Rental Loans and the Non-QM Lending Space Poised To Continue To Grow in 2022

What is a non-QM loan?

A non-QM loan is a non-qualifying mortgage. That is an alternative mortgage solution that has grown in need over the past few years as an easier and faster loan product compared to traditional mortgage products. This means that the qualifications for approval and speed to close outweigh the lower interest rate of a traditional mortgage. Along with the light documentation and ability to close much quicker investors are able to purchase properties in an LLC not having the mortgage liability show up on the investor’s personal credit report. With traditional mortgage rates trending up over the past 12 months and projected to continue to climb in 2022 these non-QM programs are very competitive and a popular route that investors are leveraging.

Why would I use a non-QM loan?

Over the past few years in private lending, rental loans have grown in popularity for a myriad of reasons. With the ability to get a loan for investment properties very close to traditional rates with the ability to get financing in an LLC or entity with the approval mostly based off the properties ability to cash flow and cover the debt service and expenses many investors have capitalized in the last year and a half buying up more properties, refinancing their existing mortgage, and also potentially cashing out some of the equity from the properties value.

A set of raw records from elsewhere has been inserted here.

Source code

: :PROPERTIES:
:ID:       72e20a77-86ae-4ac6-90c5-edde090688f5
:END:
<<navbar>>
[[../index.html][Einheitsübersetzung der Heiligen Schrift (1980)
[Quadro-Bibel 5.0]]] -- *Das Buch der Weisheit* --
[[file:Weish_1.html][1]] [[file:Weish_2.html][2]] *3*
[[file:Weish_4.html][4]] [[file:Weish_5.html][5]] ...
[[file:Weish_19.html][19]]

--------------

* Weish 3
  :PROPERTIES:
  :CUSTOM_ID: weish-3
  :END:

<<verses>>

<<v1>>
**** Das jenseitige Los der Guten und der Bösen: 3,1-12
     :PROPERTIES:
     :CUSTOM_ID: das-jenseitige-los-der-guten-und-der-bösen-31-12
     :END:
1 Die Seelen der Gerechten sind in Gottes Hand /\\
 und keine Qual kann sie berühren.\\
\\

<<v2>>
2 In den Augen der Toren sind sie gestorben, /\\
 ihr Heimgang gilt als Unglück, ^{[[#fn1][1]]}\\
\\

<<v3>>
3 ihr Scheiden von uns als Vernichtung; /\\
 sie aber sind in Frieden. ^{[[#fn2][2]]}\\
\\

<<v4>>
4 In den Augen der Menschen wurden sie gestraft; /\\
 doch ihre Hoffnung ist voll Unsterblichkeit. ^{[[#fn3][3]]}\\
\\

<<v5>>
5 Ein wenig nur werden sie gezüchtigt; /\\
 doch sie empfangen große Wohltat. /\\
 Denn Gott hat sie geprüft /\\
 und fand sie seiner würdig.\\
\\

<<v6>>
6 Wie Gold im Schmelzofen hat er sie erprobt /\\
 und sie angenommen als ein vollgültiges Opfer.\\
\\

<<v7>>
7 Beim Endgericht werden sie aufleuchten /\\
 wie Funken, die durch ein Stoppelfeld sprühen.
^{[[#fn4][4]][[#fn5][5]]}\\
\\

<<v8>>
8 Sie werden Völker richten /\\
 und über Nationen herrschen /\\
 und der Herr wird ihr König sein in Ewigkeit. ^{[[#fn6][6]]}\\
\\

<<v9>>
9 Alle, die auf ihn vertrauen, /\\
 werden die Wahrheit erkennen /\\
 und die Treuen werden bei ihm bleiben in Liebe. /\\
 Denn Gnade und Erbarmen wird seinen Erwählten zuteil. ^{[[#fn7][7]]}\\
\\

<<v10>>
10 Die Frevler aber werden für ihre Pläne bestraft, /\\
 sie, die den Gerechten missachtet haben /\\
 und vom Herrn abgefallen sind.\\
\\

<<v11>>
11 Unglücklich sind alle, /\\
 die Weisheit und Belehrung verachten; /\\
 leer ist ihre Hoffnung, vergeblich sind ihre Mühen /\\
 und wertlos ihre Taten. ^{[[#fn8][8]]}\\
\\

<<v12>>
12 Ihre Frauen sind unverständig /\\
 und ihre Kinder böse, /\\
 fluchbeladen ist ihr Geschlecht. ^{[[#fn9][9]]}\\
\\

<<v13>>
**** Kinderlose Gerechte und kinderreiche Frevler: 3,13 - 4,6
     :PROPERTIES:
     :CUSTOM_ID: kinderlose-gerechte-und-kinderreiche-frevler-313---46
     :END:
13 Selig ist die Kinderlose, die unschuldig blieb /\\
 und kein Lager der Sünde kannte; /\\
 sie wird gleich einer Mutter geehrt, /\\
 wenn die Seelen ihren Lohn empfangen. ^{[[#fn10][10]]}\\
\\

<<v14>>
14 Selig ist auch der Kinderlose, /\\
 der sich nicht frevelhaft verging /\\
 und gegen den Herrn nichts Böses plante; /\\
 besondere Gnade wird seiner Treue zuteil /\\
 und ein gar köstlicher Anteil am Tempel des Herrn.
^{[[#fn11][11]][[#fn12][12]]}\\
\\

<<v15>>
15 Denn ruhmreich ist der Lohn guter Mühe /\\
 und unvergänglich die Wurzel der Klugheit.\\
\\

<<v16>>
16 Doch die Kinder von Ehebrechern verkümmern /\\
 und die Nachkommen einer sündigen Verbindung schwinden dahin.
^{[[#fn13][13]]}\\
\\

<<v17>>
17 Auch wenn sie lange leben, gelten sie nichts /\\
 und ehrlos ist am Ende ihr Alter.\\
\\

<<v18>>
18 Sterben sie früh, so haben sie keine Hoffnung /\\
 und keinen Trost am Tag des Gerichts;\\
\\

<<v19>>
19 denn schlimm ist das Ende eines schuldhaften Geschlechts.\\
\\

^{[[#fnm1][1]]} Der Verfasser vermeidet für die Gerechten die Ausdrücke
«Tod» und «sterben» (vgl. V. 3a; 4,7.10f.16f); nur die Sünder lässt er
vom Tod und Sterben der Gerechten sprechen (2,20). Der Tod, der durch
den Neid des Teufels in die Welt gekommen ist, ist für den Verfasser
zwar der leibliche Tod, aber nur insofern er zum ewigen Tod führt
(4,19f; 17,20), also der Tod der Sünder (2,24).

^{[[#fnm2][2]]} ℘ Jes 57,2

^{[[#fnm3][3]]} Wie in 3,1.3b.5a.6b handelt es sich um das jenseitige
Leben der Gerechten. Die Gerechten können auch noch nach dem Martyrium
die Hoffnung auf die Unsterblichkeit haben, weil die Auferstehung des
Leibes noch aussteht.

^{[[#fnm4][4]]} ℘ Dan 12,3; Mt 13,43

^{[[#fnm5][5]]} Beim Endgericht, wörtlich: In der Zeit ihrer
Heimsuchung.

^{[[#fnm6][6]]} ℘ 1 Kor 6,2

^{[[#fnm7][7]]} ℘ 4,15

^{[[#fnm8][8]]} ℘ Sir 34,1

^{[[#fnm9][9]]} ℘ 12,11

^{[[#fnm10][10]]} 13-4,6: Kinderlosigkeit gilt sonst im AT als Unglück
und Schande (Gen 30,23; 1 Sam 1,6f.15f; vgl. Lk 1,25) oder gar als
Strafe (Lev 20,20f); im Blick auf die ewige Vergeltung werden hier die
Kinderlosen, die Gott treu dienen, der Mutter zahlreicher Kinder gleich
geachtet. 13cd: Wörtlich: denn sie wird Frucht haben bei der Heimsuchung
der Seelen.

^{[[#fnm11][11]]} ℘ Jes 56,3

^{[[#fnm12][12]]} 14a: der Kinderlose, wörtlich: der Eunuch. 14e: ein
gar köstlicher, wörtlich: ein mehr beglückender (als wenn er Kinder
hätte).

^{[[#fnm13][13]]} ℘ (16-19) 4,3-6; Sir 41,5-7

How has the non-QM market evolved over the past few years?

During the beginning of 2020 the non-QM market was affected like many sectors due to the COVID-19 pandemic. The uncertainty and fear that the economy would go through some turbulence caused guidelines to tighten short term and, in some cases, there was a pause completely to lending for the non-QM rental loans. As we saw the government provide stimulus and testing, we saw lending return to pre-pandemic levels. The second half of 2020 and all of 2021 the non-QM boom has continued and is poised to become even more popular with inflation concerns and traditional rates coming up from the historical low interest rate environment we experienced the past few years.